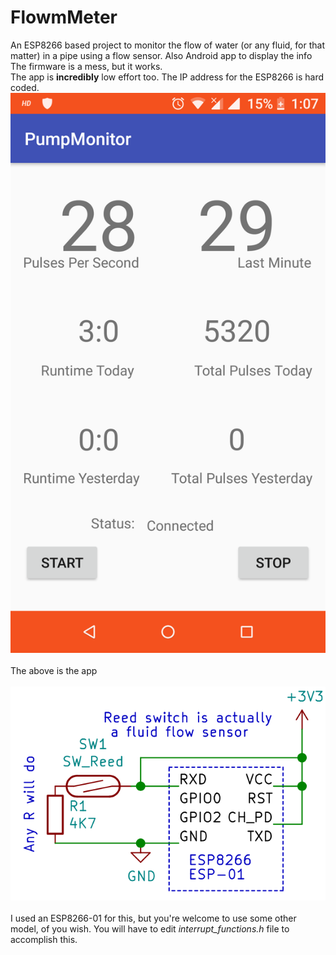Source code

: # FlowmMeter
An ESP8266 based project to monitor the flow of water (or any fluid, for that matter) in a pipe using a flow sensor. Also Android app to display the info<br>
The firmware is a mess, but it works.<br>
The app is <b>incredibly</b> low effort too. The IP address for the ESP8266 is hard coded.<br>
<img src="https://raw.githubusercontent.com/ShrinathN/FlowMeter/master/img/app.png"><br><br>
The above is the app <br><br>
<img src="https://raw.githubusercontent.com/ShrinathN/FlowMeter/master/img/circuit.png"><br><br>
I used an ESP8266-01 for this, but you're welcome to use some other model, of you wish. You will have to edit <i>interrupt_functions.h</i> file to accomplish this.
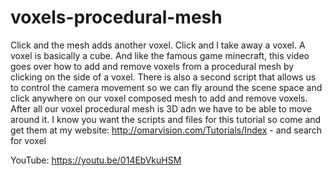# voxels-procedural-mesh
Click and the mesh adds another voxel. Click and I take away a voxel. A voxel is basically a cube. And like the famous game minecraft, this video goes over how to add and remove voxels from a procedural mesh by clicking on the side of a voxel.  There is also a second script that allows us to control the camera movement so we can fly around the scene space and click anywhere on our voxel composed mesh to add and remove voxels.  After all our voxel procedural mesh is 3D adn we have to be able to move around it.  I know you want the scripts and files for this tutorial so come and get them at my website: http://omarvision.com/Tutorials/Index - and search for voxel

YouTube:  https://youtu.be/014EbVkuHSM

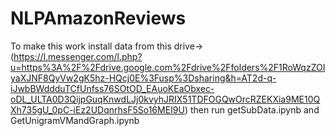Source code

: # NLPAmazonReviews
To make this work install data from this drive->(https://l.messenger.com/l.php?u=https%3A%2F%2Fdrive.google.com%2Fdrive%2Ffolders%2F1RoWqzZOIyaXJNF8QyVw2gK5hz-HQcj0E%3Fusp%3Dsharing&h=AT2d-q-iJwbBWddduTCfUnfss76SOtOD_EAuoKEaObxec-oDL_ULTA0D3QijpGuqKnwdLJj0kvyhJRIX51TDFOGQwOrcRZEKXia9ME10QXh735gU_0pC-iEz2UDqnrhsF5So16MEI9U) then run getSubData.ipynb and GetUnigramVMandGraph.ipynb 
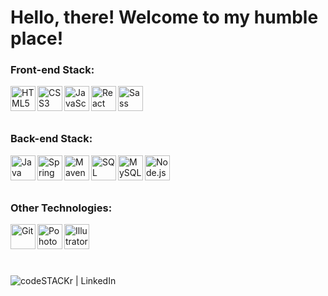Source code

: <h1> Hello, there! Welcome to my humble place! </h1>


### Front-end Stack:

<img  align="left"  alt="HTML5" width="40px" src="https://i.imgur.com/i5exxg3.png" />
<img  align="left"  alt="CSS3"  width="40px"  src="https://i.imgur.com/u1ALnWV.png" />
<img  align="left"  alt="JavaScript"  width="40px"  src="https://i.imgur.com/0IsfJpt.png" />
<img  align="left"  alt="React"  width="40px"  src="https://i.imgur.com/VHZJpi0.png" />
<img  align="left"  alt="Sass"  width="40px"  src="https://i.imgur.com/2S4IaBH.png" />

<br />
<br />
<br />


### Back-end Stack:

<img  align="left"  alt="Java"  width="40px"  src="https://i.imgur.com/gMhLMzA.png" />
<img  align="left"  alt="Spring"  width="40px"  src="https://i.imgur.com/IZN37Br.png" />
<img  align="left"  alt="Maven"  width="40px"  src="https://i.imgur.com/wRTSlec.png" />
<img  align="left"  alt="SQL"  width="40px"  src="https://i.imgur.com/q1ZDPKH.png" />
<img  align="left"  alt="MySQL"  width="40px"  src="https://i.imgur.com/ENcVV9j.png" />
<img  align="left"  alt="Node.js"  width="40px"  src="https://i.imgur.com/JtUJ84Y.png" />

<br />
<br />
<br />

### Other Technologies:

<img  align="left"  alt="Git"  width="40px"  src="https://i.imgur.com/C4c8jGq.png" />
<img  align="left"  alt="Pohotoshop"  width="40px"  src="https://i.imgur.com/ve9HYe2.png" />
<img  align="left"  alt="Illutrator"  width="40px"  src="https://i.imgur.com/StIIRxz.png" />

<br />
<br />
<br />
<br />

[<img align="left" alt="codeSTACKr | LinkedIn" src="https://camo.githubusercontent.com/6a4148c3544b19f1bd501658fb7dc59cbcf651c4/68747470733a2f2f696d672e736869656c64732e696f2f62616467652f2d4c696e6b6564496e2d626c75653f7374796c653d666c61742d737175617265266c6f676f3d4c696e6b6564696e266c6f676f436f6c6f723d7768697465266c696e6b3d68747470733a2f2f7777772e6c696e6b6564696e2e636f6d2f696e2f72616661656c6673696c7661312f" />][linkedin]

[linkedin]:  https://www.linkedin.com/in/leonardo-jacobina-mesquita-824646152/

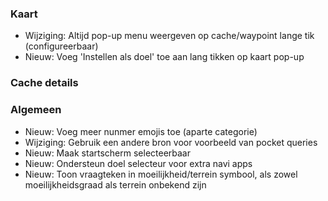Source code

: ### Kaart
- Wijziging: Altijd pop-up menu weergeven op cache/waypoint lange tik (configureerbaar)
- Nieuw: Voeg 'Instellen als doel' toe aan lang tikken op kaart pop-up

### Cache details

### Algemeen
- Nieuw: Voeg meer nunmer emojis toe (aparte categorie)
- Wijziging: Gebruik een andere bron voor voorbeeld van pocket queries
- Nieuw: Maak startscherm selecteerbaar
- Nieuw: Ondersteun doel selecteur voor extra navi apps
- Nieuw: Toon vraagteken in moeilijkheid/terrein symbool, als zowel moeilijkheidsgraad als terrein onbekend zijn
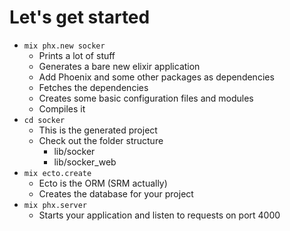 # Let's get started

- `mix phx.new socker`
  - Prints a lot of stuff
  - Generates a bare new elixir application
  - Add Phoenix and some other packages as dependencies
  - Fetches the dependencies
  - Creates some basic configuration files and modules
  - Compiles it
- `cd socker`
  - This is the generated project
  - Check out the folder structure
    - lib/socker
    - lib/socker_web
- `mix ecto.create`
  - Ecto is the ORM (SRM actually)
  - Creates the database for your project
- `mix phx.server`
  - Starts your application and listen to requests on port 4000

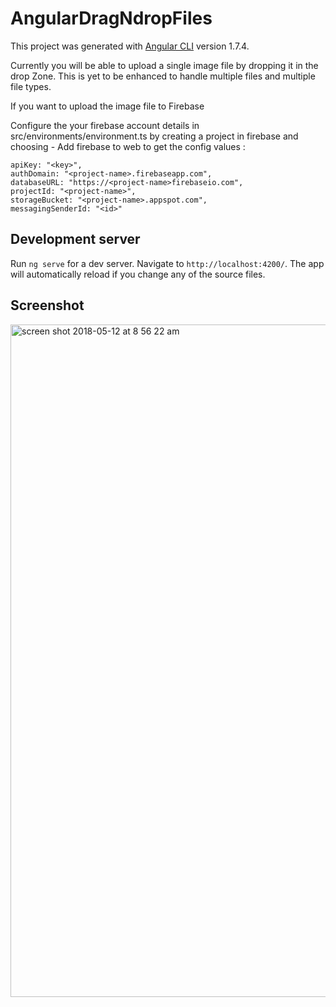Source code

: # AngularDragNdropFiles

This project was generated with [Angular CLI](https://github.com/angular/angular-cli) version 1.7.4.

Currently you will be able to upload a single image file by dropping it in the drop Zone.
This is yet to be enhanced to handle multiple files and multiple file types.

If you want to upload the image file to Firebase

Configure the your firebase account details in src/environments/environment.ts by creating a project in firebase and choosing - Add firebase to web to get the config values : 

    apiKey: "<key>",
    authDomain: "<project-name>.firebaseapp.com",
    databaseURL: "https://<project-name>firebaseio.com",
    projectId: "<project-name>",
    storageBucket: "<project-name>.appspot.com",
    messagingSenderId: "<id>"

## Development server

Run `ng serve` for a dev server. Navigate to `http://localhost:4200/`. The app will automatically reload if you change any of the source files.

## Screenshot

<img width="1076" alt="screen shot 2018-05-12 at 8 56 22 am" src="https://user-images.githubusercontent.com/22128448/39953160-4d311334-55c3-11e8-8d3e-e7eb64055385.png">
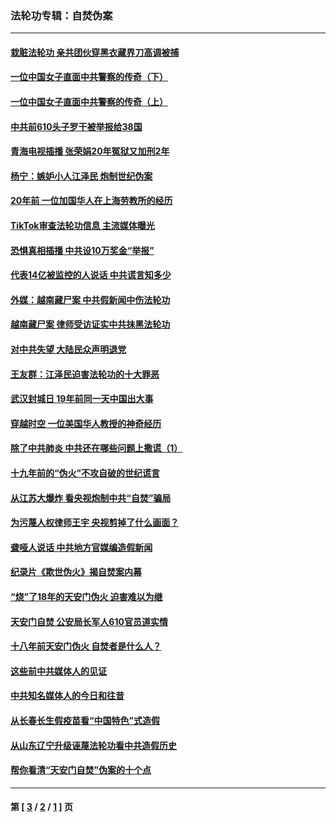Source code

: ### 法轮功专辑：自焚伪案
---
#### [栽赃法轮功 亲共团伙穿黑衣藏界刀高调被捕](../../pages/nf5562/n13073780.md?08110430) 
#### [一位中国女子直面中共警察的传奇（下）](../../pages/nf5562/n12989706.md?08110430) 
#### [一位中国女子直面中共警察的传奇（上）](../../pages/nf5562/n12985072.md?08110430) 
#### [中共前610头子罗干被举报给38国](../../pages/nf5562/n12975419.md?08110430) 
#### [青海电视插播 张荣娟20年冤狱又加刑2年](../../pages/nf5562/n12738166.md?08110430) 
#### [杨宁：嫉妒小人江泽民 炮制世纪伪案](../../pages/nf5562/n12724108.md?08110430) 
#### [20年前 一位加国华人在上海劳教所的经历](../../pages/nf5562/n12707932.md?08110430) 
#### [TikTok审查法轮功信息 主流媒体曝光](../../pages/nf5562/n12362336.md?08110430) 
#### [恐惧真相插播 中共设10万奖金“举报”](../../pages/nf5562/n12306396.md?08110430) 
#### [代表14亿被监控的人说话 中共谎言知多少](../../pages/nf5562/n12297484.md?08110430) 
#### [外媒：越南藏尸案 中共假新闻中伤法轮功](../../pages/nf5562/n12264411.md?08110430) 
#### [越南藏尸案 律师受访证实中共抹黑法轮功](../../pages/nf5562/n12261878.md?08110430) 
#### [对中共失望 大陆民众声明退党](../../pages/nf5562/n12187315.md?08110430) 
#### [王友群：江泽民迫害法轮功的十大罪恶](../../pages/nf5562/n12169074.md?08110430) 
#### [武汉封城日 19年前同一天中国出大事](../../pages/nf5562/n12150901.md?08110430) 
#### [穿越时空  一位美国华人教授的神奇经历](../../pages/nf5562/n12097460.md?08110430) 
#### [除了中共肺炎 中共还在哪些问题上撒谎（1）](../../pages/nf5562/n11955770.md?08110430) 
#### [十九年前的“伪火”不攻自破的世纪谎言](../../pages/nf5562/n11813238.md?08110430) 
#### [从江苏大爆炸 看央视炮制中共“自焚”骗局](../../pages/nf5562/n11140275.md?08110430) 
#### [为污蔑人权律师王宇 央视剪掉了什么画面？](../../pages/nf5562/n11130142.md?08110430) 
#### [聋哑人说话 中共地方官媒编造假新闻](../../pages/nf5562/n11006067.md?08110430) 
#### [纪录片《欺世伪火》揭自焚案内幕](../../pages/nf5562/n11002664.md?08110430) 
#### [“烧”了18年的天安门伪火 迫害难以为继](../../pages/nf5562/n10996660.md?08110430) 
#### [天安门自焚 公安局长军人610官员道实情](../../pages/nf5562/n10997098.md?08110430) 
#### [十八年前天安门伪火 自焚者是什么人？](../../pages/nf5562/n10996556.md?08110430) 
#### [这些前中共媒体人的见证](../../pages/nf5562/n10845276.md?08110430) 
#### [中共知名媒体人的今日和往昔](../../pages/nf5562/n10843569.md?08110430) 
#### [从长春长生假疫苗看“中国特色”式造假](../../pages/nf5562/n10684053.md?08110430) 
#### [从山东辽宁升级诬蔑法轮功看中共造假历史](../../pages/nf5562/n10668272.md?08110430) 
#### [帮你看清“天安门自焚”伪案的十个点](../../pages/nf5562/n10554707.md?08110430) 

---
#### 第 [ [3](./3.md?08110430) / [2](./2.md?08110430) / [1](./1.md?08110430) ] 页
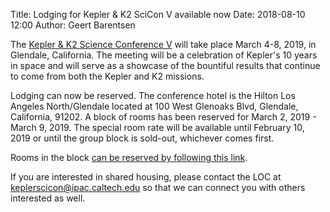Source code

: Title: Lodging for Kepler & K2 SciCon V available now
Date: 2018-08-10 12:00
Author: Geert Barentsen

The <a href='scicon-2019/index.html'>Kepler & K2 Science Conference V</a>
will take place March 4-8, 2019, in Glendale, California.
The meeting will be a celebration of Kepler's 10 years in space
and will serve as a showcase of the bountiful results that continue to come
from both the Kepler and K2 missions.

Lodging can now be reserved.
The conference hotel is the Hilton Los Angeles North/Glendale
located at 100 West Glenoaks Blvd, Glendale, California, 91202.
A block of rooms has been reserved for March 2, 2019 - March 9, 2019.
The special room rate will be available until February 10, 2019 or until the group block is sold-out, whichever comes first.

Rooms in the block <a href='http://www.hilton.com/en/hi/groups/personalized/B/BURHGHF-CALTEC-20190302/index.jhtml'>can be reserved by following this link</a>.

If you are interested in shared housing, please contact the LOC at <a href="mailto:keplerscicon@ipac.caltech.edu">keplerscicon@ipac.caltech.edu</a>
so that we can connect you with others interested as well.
═══
Pick out each line in the entries above that contains the string "Nieuw" and copy it. Case counts.

*Result of this exercise*:
- Nieuw: Voeg 'Instellen als doel' toe aan lang tikken op kaart pop-up
- Nieuw: Voeg meer nunmer emojis toe (aparte categorie)
- Nieuw: Maak startscherm selecteerbaar
- Nieuw: Ondersteun doel selecteur voor extra navi apps
- Nieuw: Toon vraagteken in moeilijkheid/terrein symbool, als zowel moeilijkheidsgraad als terrein onbekend zijn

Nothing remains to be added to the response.